Consider the Civil Rights Movement. Yes, Rosa Parks refused to follow Jim Crow law and give up her seat on the bus, a noted individual act of resistance which is credited as the catalyst for the Civil Rights Movement during the late 1950’s and 60’s; however, she had help. There was the Montgomery NAACP for which Parks was secretary, the Montgomery Improvement Association, the Congress of Racial Equality, Student NonViolent Coordinating Committee, Southern Christian Leadership Conference, countless churches, and leaders like Martin Luther King, Jr. who worked tirelessly over the span of thirteen years to bring the Civil Rights Act of 1964 and later 1968 to pass. Rosa Parks was by no means alone in her convictions. Only after thousands of people mobilized and worked together to conduct repeated non-violent acts of civil disobedience did the civil rights cause gain momentum. Critical mass energized the movement which by nature of being a movement needs people. In the 1950’s and 60’s, enough individuals shared the same convictions about racial equality and civil rights that they formed a powerful plurality that gained the attention of the democratic majority which eventually led to institutional change.

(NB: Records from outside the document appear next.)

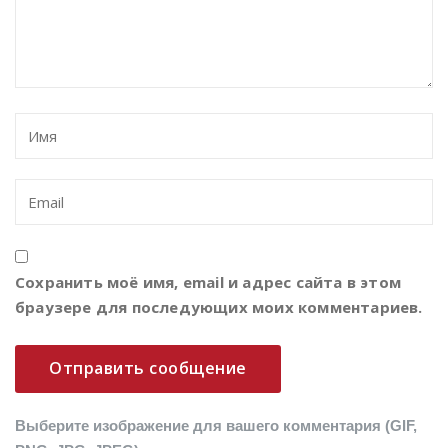
Сохранить моё имя, email и адрес сайта в этом
браузере для последующих моих комментариев.
Выберите изображение для вашего комментария (GIF,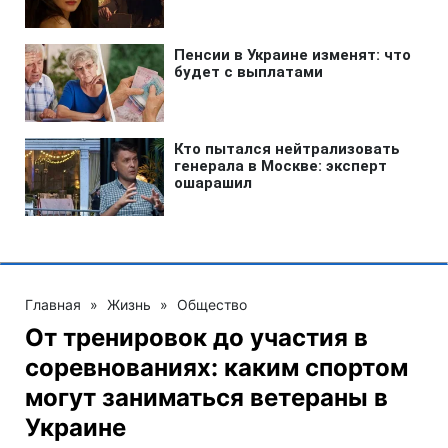
Главная
»
Жизнь
»
Общество
От тренировок до участия в
соревнованиях: каким спортом
могут заниматься ветераны в
Украине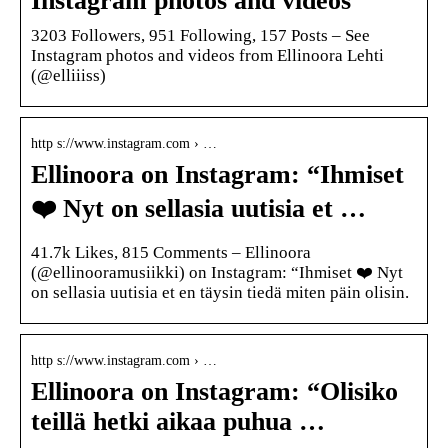
Instagram photos and videos
3203 Followers, 951 Following, 157 Posts – See
Instagram photos and videos from Ellinoora Lehti
(@elliiiss)
http s://www.instagram.com › …
Ellinoora on Instagram: “Ihmiset
❤️ Nyt on sellasia uutisia et …
41.7k Likes, 815 Comments – Ellinoora
(@ellinooramusiikki) on Instagram: “Ihmiset ❤️ Nyt
on sellasia uutisia et en täysin tiedä miten päin olisin.
http s://www.instagram.com › …
Ellinoora on Instagram: “Olisiko
teillä hetki aikaa puhua …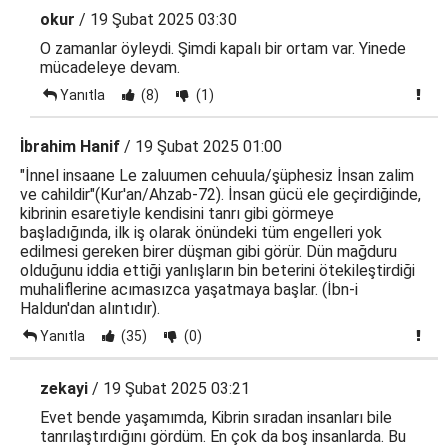
okur
/ 19 Şubat 2025 03:30
O zamanlar öyleydi. Şimdi kapalı bir ortam var. Yinede
mücadeleye devam.
Yanıtla
(8)
(1)
İbrahim Hanif
/ 19 Şubat 2025 01:00
"İnnel insaane Le zaluumen cehuula/şüphesiz İnsan zalim
ve cahildir"(Kur'an/Ahzab-72). İnsan gücü ele geçirdiğinde,
kibrinin esaretiyle kendisini tanrı gibi görmeye
başladığında, ilk iş olarak önündeki tüm engelleri yok
edilmesi gereken birer düşman gibi görür. Dün mağduru
olduğunu iddia ettiği yanlışların bin beterini ötekileştirdiği
muhaliflerine acımasızca yaşatmaya başlar. (İbn-i
Haldun'dan alıntıdır).
Yanıtla
(35)
(0)
zekayi
/ 19 Şubat 2025 03:21
Evet bende yaşamımda, Kibrin sıradan insanları bile
tanrılaştırdığını gördüm. En çok da boş insanlarda. Bu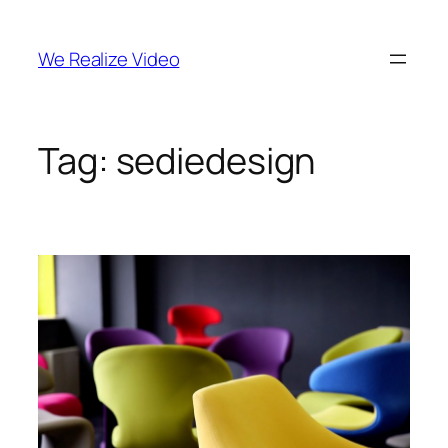
Vai
al
We Realize Video
contenuto
Tag:
sediedesign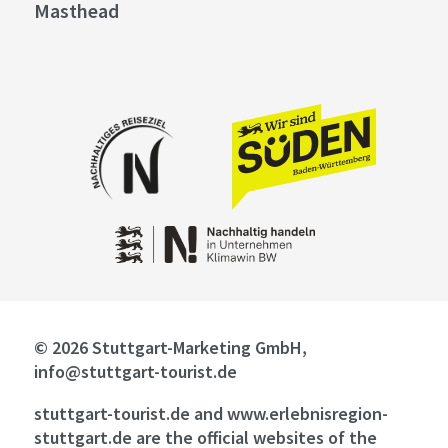
Masthead
© 2026 Stuttgart-Marketing GmbH,
info@stuttgart-tourist.de
stuttgart-tourist.de and www.erlebnisregion-
stuttgart.de are the official websites of the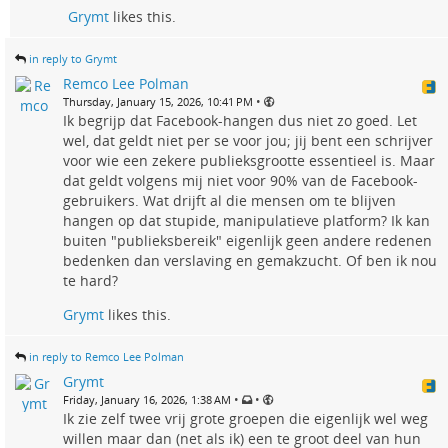
Grymt
likes this.
in reply to Grymt
Remco Lee Polman
•
Thursday, January 15, 2026, 10:41 PM
Ik begrijp dat Facebook-hangen dus niet zo goed. Let
wel, dat geldt niet per se voor jou; jij bent een schrijver
voor wie een zekere publieksgrootte essentieel is. Maar
dat geldt volgens mij niet voor 90% van de Facebook-
gebruikers. Wat drijft al die mensen om te blijven
hangen op dat stupide, manipulatieve platform? Ik kan
buiten "publieksbereik" eigenlijk geen andere redenen
bedenken dan verslaving en gemakzucht. Of ben ik nou
te hard?
Grymt
likes this.
in reply to Remco Lee Polman
Grymt
•
•
Friday, January 16, 2026, 1:38 AM
Ik zie zelf twee vrij grote groepen die eigenlijk wel weg
willen maar dan (net als ik) een te groot deel van hun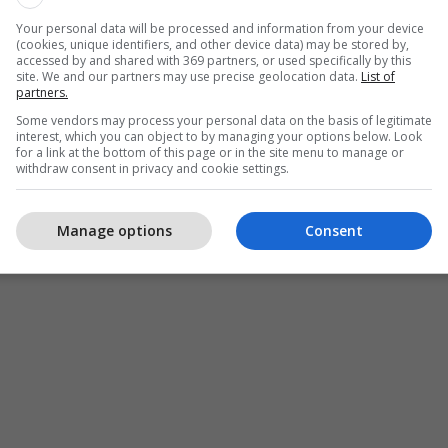
Your personal data will be processed and information from your device
(cookies, unique identifiers, and other device data) may be stored by,
accessed by and shared with 369 partners, or used specifically by this
site. We and our partners may use precise geolocation data.
List of
partners.
Some vendors may process your personal data on the basis of legitimate
onfiskim I Mallrave
Policia E Kosovës
interest, which you can object to by managing your options below. Look
for a link at the bottom of this page or in the site menu to manage or
withdraw consent in privacy and cookie settings.
Manage options
Consent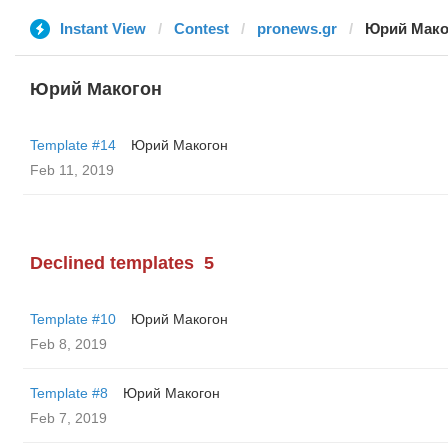
Instant View
Contest
pronews.gr
Юрий Мако
Юрий Макогон
Template #14
Юрий Макогон
Feb 11, 2019
Declined templates
5
Template #10
Юрий Макогон
Feb 8, 2019
Template #8
Юрий Макогон
Feb 7, 2019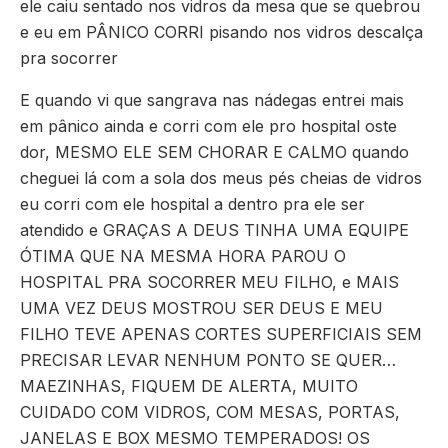
ele caiu sentado nos vidros da mesa que se quebrou
e eu em PÂNICO CORRI pisando nos vidros descalça
pra socorrer
E quando vi que sangrava nas nádegas entrei mais
em pânico ainda e corri com ele pro hospital oste
dor, MESMO ELE SEM CHORAR E CALMO quando
cheguei lá com a sola dos meus pés cheias de vidros
eu corri com ele hospital a dentro pra ele ser
atendido e GRAÇAS A DEUS TINHA UMA EQUIPE
ÓTIMA QUE NA MESMA HORA PAROU O
HOSPITAL PRA SOCORRER MEU FILHO, e MAIS
UMA VEZ DEUS MOSTROU SER DEUS E MEU
FILHO TEVE APENAS CORTES SUPERFICIAIS SEM
PRECISAR LEVAR NENHUM PONTO SE QUER…
MAEZINHAS, FIQUEM DE ALERTA, MUITO
CUIDADO COM VIDROS, COM MESAS, PORTAS,
JANELAS E BOX MESMO TEMPERADOS! OS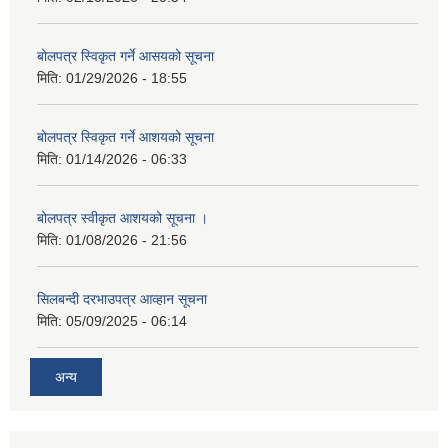
बोलपत्र स्विकृत गर्ने आसयको सूचना
मिति:
01/29/2026 - 18:55
बोलपत्र स्विकृत गर्ने आशयको सूचना
मिति:
01/14/2026 - 06:33
बोलपत्र स्वीकृत आशयको सूचना ।
मिति:
01/08/2026 - 21:56
सिलबन्दी दरभाउपत्र आव्हान सूचना
मिति:
05/09/2025 - 06:14
अन्य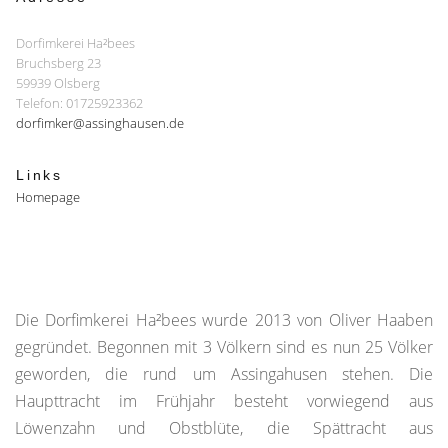
Dorfimkerei Ha²bees
Bruchsberg 23
59939 Olsberg
Telefon: 01725923362
dorfimker@assinghausen.de
Links
Homepage
Die Dorfimkerei Ha²bees wurde 2013 von Oliver Haaben
gegründet. Begonnen mit 3 Völkern sind es nun 25 Völker
geworden, die rund um Assingahusen stehen. Die
Haupttracht im Frühjahr besteht vorwiegend aus
Löwenzahn und Obstblüte, die Spättracht aus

While I concede Thoreau’s point that an individual’s moral conscience may be more discerning and reliable than the government at large or even the democratic majority, I challenge Thoreau’s premise that an individual’s isolated act of resistance, i.e. spending a night in jail due to tax evasion in protest against the Mexican War, is sufficient to create a “better government” that will ultimately spawn no government. Even the most extraordinary individuals like Rosa Parks or Ghandi need kindred spirits who share the same deep passion for social justice to spark the revolution they dream of seeing. An army of one, while appealing to the ego, is impractical and nigh impossible to yield successful results. However, an army of many ones—now that is an idea that has proven effective and inspirational. Perhaps Thoreau could concede that point.